14-10-2013 (20:30)
"Was willst du denn jetzt noch wissen?“ fragt der Türhüter, „du bist unersättlich.“ „Alle streben doch nach dem Gesetz,“ sagt der Mann, „wieso kommt es, dass in den vielen Jahren niemand ausser mir Einlass verlangt hat?“ Der Türhüter erkennt, dass der Mann schon an seinem Ende ist, und, um sein vergehendes Gehör noch zu erreichen, brüllt er ihn an: „Hier konnte niemand sonst Einlass erhalten, denn dieser Eingang war nur für dich bestimmt. Ich gehe jetzt und schliesse ihn.“ (Franz Kafka, Vor dem Gesetz)
Drückt Kafka hier die Unfähigkeit des Menschen aus, den Entschluss für das "eigene Gesetz", das eigene Leben, zu wählen, weil ihm der Mut und so auch das Wissen fehlt? Wie in der Erwartung des Unerfüllten, im Geheimnis des Unergründlichen, im Scheitern jedes Versuches das Ziel zu erreichen, aber auch darauf zu verzichten, das Werk Kafkas seine Bedeutung gewinnt und in der Lüge dieser Welt Kafka ihre Wahrheit bewahrt, in der Hoffnungslosigkeit ihre Hoffnung, und so die Frage des Wissens um das Gesetz zum Paradigma der condition humaine der Modernewird, ist das Thema des ersten Abendvortrags in der Reihe "100 Jahre jüdische Denker".

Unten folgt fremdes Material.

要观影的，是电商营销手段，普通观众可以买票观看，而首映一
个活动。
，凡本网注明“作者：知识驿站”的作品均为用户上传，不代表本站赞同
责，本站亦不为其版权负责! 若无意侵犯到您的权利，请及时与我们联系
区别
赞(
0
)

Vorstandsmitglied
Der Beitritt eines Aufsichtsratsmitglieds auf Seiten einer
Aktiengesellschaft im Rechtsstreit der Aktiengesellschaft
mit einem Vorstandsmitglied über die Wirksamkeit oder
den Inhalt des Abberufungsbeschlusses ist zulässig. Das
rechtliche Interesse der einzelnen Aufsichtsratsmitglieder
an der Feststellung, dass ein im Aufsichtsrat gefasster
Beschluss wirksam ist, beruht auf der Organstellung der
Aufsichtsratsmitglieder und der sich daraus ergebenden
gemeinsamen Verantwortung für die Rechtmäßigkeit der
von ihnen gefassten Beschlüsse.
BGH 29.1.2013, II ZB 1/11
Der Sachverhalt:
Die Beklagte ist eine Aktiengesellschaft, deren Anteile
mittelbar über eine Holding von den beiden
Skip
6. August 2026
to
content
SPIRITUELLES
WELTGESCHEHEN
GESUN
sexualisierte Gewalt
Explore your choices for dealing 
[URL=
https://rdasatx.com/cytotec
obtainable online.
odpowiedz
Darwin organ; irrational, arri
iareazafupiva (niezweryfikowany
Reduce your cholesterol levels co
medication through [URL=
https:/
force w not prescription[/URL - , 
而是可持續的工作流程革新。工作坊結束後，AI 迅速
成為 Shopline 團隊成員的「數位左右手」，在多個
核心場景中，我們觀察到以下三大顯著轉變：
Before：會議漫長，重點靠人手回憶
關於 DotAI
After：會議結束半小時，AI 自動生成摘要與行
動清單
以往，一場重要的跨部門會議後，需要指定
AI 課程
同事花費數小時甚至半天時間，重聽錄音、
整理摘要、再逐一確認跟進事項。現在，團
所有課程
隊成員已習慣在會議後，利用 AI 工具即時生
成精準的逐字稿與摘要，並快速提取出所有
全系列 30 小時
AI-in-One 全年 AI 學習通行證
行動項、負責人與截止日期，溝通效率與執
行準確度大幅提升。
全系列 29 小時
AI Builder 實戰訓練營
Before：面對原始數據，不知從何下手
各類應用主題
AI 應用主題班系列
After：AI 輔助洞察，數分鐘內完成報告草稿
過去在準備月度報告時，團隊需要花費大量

Eveline Goodman-Thau, 1934 in Wien geboren, ist Professorin für jüdische Religions- und Geistesgeschichte und bezeichnet sich selbst als "unorthodoxe Rabbinerin", wenngleich ohne formell anerkannte Ordination. Sie ist die Gründerin der Hermann-Cohen-Akademie für Religion, Wissenschaft und Kunst in Buchen (Odenwald).